BEGIN The data
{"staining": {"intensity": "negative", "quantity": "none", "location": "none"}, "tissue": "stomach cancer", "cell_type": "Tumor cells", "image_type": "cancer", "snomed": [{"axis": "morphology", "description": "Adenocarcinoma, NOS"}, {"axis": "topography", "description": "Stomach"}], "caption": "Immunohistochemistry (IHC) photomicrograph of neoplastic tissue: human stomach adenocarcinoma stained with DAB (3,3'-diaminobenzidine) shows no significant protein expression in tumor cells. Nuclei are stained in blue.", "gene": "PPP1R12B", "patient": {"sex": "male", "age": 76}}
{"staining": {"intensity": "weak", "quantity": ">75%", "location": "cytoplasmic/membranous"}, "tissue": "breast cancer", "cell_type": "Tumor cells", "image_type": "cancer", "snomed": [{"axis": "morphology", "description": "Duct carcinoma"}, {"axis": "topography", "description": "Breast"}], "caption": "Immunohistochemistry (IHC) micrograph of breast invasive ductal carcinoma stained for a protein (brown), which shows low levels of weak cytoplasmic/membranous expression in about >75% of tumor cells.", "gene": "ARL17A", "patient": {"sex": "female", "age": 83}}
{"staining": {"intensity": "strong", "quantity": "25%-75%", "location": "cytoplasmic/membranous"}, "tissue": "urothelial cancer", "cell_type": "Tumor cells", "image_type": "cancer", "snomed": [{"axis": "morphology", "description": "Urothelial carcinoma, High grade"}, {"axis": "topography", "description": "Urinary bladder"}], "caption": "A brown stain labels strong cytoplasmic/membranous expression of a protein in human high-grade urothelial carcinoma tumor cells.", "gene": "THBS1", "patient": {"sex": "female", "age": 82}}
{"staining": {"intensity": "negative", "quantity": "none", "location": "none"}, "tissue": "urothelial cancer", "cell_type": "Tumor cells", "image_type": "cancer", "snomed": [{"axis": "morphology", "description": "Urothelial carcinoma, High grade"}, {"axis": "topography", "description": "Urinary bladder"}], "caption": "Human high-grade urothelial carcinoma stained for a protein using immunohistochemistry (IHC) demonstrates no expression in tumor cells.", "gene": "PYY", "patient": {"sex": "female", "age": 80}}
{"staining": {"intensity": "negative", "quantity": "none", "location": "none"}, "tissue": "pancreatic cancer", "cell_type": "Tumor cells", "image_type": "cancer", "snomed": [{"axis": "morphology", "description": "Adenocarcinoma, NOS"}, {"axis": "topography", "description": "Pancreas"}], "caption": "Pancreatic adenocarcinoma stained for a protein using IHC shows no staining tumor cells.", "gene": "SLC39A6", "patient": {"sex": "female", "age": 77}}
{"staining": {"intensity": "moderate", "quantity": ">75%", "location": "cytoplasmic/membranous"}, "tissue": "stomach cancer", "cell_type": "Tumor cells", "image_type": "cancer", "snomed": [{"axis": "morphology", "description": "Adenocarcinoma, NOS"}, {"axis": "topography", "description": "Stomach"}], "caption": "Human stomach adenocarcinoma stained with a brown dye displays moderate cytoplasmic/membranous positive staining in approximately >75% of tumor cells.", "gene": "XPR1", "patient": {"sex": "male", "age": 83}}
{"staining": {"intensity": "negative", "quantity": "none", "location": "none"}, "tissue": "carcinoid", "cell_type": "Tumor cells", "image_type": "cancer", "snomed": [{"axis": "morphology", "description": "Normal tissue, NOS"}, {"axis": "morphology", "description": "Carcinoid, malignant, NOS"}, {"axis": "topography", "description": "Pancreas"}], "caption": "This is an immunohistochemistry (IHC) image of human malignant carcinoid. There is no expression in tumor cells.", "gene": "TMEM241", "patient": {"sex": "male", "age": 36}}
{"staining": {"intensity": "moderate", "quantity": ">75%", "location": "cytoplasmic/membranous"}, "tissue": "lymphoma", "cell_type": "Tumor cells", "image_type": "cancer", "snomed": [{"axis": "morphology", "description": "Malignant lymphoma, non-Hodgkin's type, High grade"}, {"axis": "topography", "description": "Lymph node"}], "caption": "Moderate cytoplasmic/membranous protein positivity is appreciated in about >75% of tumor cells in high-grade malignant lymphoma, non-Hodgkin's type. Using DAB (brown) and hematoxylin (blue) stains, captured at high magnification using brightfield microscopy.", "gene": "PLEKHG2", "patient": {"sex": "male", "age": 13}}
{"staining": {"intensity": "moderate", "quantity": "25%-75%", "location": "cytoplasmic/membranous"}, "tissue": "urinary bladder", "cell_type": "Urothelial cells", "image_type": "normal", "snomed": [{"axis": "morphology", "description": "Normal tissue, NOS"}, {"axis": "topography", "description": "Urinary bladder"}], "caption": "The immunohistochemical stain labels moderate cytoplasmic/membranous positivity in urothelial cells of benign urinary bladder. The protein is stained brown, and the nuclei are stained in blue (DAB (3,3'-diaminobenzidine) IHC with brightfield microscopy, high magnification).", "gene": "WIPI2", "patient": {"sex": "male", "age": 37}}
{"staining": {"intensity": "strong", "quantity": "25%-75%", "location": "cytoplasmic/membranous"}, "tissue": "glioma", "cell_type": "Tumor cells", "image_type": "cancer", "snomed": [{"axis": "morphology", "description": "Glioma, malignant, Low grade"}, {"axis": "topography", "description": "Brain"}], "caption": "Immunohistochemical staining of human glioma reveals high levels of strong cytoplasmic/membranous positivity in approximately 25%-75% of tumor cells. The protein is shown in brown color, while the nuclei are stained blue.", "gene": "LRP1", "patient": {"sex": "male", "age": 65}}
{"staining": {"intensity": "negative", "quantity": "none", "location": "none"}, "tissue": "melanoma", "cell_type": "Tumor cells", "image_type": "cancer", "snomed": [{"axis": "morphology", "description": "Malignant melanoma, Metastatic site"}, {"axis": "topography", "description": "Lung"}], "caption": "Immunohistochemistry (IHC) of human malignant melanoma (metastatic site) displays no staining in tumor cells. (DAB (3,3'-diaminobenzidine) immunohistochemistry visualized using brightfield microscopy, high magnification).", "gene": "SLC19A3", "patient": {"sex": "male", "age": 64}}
END The data
_Brief_. Every line above should be duplicated exactly as it stands.

_Exercise response_.
{"staining": {"intensity": "negative", "quantity": "none", "location": "none"}, "tissue": "stomach cancer", "cell_type": "Tumor cells", "image_type": "cancer", "snomed": [{"axis": "morphology", "description": "Adenocarcinoma, NOS"}, {"axis": "topography", "description": "Stomach"}], "caption": "Immunohistochemistry (IHC) photomicrograph of neoplastic tissue: human stomach adenocarcinoma stained with DAB (3,3'-diaminobenzidine) shows no significant protein expression in tumor cells. Nuclei are stained in blue.", "gene": "PPP1R12B", "patient": {"sex": "male", "age": 76}}
{"staining": {"intensity": "weak", "quantity": ">75%", "location": "cytoplasmic/membranous"}, "tissue": "breast cancer", "cell_type": "Tumor cells", "image_type": "cancer", "snomed": [{"axis": "morphology", "description": "Duct carcinoma"}, {"axis": "topography", "description": "Breast"}], "caption": "Immunohistochemistry (IHC) micrograph of breast invasive ductal carcinoma stained for a protein (brown), which shows low levels of weak cytoplasmic/membranous expression in about >75% of tumor cells.", "gene": "ARL17A", "patient": {"sex": "female", "age": 83}}
{"staining": {"intensity": "strong", "quantity": "25%-75%", "location": "cytoplasmic/membranous"}, "tissue": "urothelial cancer", "cell_type": "Tumor cells", "image_type": "cancer", "snomed": [{"axis": "morphology", "description": "Urothelial carcinoma, High grade"}, {"axis": "topography", "description": "Urinary bladder"}], "caption": "A brown stain labels strong cytoplasmic/membranous expression of a protein in human high-grade urothelial carcinoma tumor cells.", "gene": "THBS1", "patient": {"sex": "female", "age": 82}}
{"staining": {"intensity": "negative", "quantity": "none", "location": "none"}, "tissue": "urothelial cancer", "cell_type": "Tumor cells", "image_type": "cancer", "snomed": [{"axis": "morphology", "description": "Urothelial carcinoma, High grade"}, {"axis": "topography", "description": "Urinary bladder"}], "caption": "Human high-grade urothelial carcinoma stained for a protein using immunohistochemistry (IHC) demonstrates no expression in tumor cells.", "gene": "PYY", "patient": {"sex": "female", "age": 80}}
{"staining": {"intensity": "negative", "quantity": "none", "location": "none"}, "tissue": "pancreatic cancer", "cell_type": "Tumor cells", "image_type": "cancer", "snomed": [{"axis": "morphology", "description": "Adenocarcinoma, NOS"}, {"axis": "topography", "description": "Pancreas"}], "caption": "Pancreatic adenocarcinoma stained for a protein using IHC shows no staining tumor cells.", "gene": "SLC39A6", "patient": {"sex": "female", "age": 77}}
{"staining": {"intensity": "moderate", "quantity": ">75%", "location": "cytoplasmic/membranous"}, "tissue": "stomach cancer", "cell_type": "Tumor cells", "image_type": "cancer", "snomed": [{"axis": "morphology", "description": "Adenocarcinoma, NOS"}, {"axis": "topography", "description": "Stomach"}], "caption": "Human stomach adenocarcinoma stained with a brown dye displays moderate cytoplasmic/membranous positive staining in approximately >75% of tumor cells.", "gene": "XPR1", "patient": {"sex": "male", "age": 83}}
{"staining": {"intensity": "negative", "quantity": "none", "location": "none"}, "tissue": "carcinoid", "cell_type": "Tumor cells", "image_type": "cancer", "snomed": [{"axis": "morphology", "description": "Normal tissue, NOS"}, {"axis": "morphology", "description": "Carcinoid, malignant, NOS"}, {"axis": "topography", "description": "Pancreas"}], "caption": "This is an immunohistochemistry (IHC) image of human malignant carcinoid. There is no expression in tumor cells.", "gene": "TMEM241", "patient": {"sex": "male", "age": 36}}
{"staining": {"intensity": "moderate", "quantity": ">75%", "location": "cytoplasmic/membranous"}, "tissue": "lymphoma", "cell_type": "Tumor cells", "image_type": "cancer", "snomed": [{"axis": "morphology", "description": "Malignant lymphoma, non-Hodgkin's type, High grade"}, {"axis": "topography", "description": "Lymph node"}], "caption": "Moderate cytoplasmic/membranous protein positivity is appreciated in about >75% of tumor cells in high-grade malignant lymphoma, non-Hodgkin's type. Using DAB (brown) and hematoxylin (blue) stains, captured at high magnification using brightfield microscopy.", "gene": "PLEKHG2", "patient": {"sex": "male", "age": 13}}
{"staining": {"intensity": "moderate", "quantity": "25%-75%", "location": "cytoplasmic/membranous"}, "tissue": "urinary bladder", "cell_type": "Urothelial cells", "image_type": "normal", "snomed": [{"axis": "morphology", "description": "Normal tissue, NOS"}, {"axis": "topography", "description": "Urinary bladder"}], "caption": "The immunohistochemical stain labels moderate cytoplasmic/membranous positivity in urothelial cells of benign urinary bladder. The protein is stained brown, and the nuclei are stained in blue (DAB (3,3'-diaminobenzidine) IHC with brightfield microscopy, high magnification).", "gene": "WIPI2", "patient": {"sex": "male", "age": 37}}
{"staining": {"intensity": "strong", "quantity": "25%-75%", "location": "cytoplasmic/membranous"}, "tissue": "glioma", "cell_type": "Tumor cells", "image_type": "cancer", "snomed": [{"axis": "morphology", "description": "Glioma, malignant, Low grade"}, {"axis": "topography", "description": "Brain"}], "caption": "Immunohistochemical staining of human glioma reveals high levels of strong cytoplasmic/membranous positivity in approximately 25%-75% of tumor cells. The protein is shown in brown color, while the nuclei are stained blue.", "gene": "LRP1", "patient": {"sex": "male", "age": 65}}
{"staining": {"intensity": "negative", "quantity": "none", "location": "none"}, "tissue": "melanoma", "cell_type": "Tumor cells", "image_type": "cancer", "snomed": [{"axis": "morphology", "description": "Malignant melanoma, Metastatic site"}, {"axis": "topography", "description": "Lung"}], "caption": "Immunohistochemistry (IHC) of human malignant melanoma (metastatic site) displays no staining in tumor cells. (DAB (3,3'-diaminobenzidine) immunohistochemistry visualized using brightfield microscopy, high magnification).", "gene": "SLC19A3", "patient": {"sex": "male", "age": 64}}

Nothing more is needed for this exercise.